All of Me (Confessions of the Heart 2)
Page 13
Gramma pushed to her feet when she saw me, and I swore, I could hear all of her joints groaning as she did, my rock wringing her hands together in the worry she’d clearly been swimming in since I’d walked out the door earlier. “Well? Tell me how it went.”
Disappointment throbbed everywhere, as if I could feel my heartbeat in my face and my fingers and my toes.
I inched into the room.
She gasped and pressed her fingertips to her weathered face when she saw my appearance. “Oh my, child . . . what on God’s green earth happened to you?”
Instantly, her face went red with anger.
“Tell me he didn’t get to you.” She limped my way, hostile rage pulsing free. If I was looking for an army, the old woman was an entire fleet.
She’d had her own share of battles and wars, and she might be broken down, but she was stronger for it. I hadn’t hesitated when I’d shown up at her door asking her to be strong for me four months ago.
“I swear on all things holy that I’m not gonna let him get away with it. I’ll string him up so fast he won’t know what hit him.”
The last had become a rumbled threat.
Blowing out a breath, I tossed my clutch to the couch and pulled off the teardrop earrings she’d let me borrow. As if looking pretty was gonna make a lick of difference. “You know he has better ways of getting at me than making me bleed.”
Well, at least not the parts that were exposed.
“Then what happened to you?” She searched my face with her blue, aged eyes.
I shook my head. “I fell.”
Her brow rose, digging for more, knowing there was a whole lot more to the story than I was letting on.
My grandmother knew me better than anyone.
I huffed out a breath of concession and let my shoulders sag. “Reed was there. I took off the second I saw him. Just as I was getting to my car, I felt someone behind me. I started running, afraid it might be him.”
Except, I hadn’t really thought that, had I? It was that energy zapping like electricity through the air that had sent me running for my life. The feeling that if that stranger got too close, he was going to trip me up, have me falling into something that my shattered heart would never survive.
Oh, and trip I had.
Worry had her gnawing at the inside of her lip. “Did Reed see you there?”
Sinking down on the edge of the loveseat, I bent over into a huddle and started rocking, like that motion might keep all the pieces together. “No. I don’t think so, but I’m sure it’s gonna get back to him that I was there.”
Or more importantly, what I was there sniffing around for.
I looked up at her. “It was stupid going there. I knew better. Should have known he’d show up to an event like that. What in the world was I thinking?”
She moved to cup the side of my face.
There were few people as tender and fierce as my grandmother. So staunch and understanding.
The woman had held me up in my darkest times, and she also didn’t hesitate to knock some sense into me when I was being crazy.
She brushed her thumb across my cheek. “You went there because you’re brave enough to show your face. Making a claim that you’re willing to do whatever it takes to fight that monster. That he doesn’t scare you and you aren’t going to back down.”
A puff of discouragement blew from my nose. “And the second I saw him, I went running.”
She grinned. “Galas aren’t meant to be battlegrounds. You were gathering ammunition. It wasn’t time for the attack.”
A grin played around my face.
Only my grandma.
She lifted my chin higher, forcing me to look at her. “And believe me, sweet one, this is a battle that will be worth fighting. It’s one worth getting torn up over. One that’s worth every bullet and every scar. One you’ll fight to the bitter end.”

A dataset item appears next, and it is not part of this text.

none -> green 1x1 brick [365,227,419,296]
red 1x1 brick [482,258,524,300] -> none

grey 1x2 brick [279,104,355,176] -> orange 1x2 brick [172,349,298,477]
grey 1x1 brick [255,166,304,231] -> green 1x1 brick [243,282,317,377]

I stared up at her, hope a blister of energy glowing firm in my chest. Pulsing and pushing. “I won’t stop, either, Gramma. Even if it costs me everything, I won’t stop.”

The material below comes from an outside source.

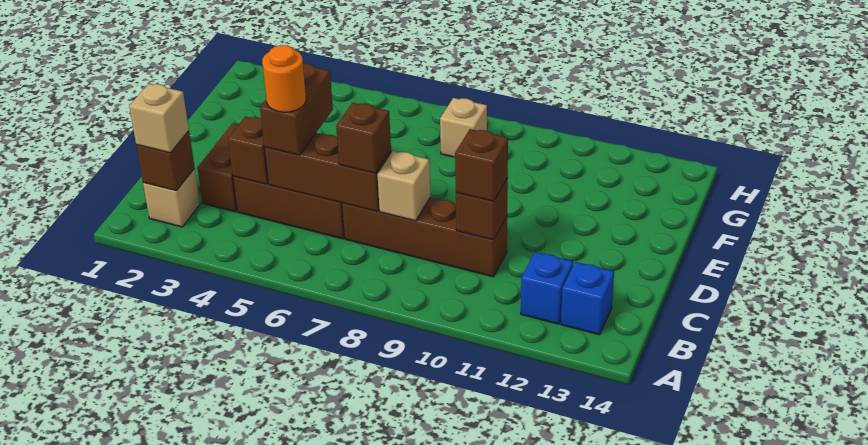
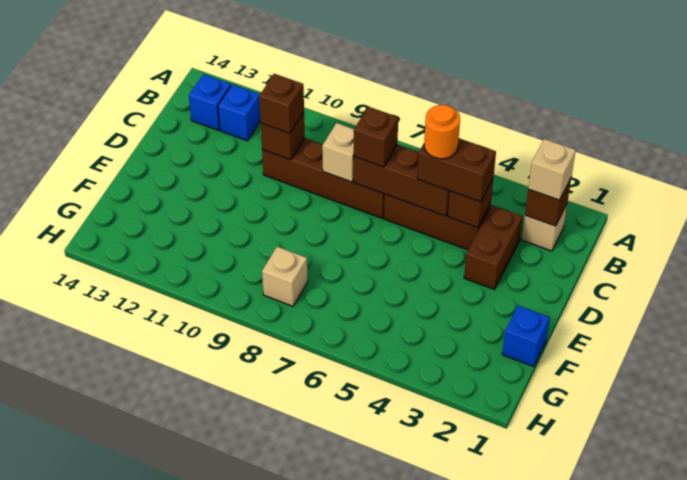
brown 1x2 brick [260,64,333,155] -> brown 1x2 brick turned to [417,138,496,202]
none -> blue 1x1 brick [502,306,550,367]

“That’s right. Because the important things in life are worth everything. Everyone’s fight is different. But believe me, it’s always a fight. And we fight for what’s most important to us.”

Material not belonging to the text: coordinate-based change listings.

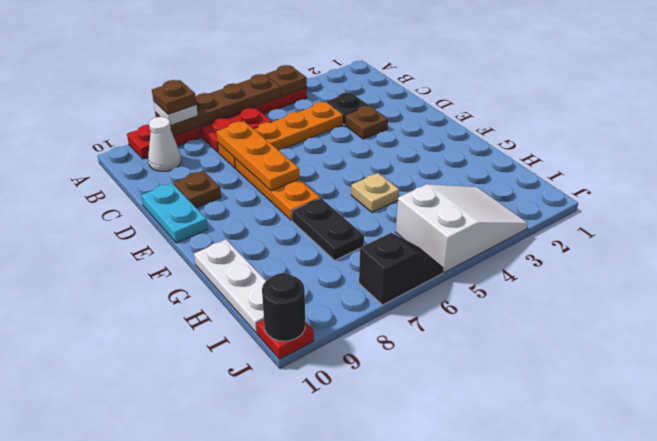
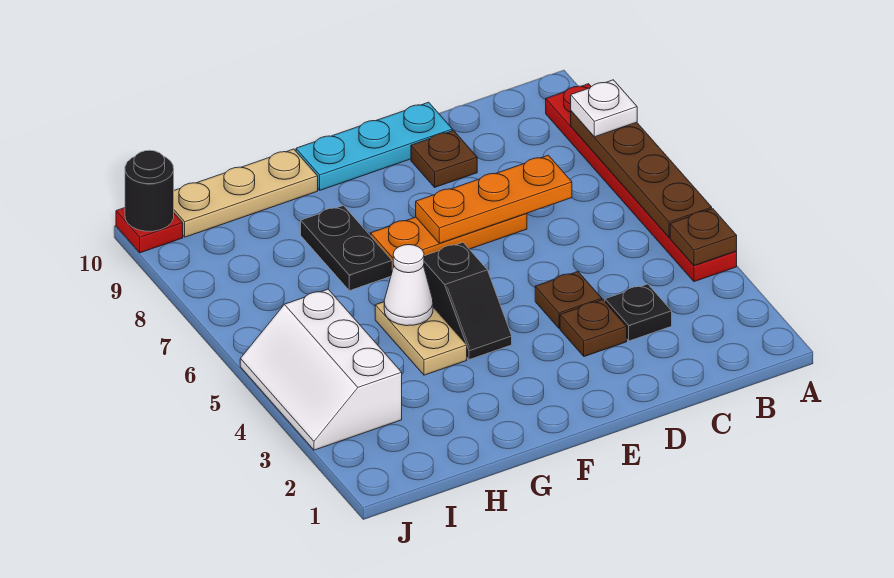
brown 1x1 plate [152,80,196,114] -> brown 1x1 plate moved to [535,272,602,328]
red 1x2 plate [201,108,272,152] -> none
white 1x1 cone [148,117,181,171] -> white 1x1 cone moved to [384,245,433,326]
orange 1x4 plate [218,102,343,168] -> none
cyan 1x2 plate [141,183,208,243] -> cyan 1x3 plate [296,102,452,190]
tan 1x1 plate [351,173,399,212] -> tan 1x2 plate [375,302,467,375]
black 1x2 plate [292,198,364,260] -> black 1x2 plate turned to [301,206,392,291]
white 1x3 plate [194,239,266,333] -> tan 1x3 plate [174,149,318,237]
white 2x3 slope [396,184,528,272] -> white 2x3 slope turned to [240,289,402,450]
black 1x2 slope [359,233,443,305] -> black 1x2 slope moved to [423,243,512,360]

Fear and hope swung like a pendulum inside me.
“But what if I lose?” I could barely choke out the question, the idea of it something I couldn’t entertain.
“You won’t, sweet thing, I promise, you won’t.”
“I’m scared,” I told her, my admission floating into the dense, brittle air. I didn’t want to confess it. To put it out into the atmosphere.
I wanted to cling to her belief in me. Cling to the idea that I was brave and a fighter.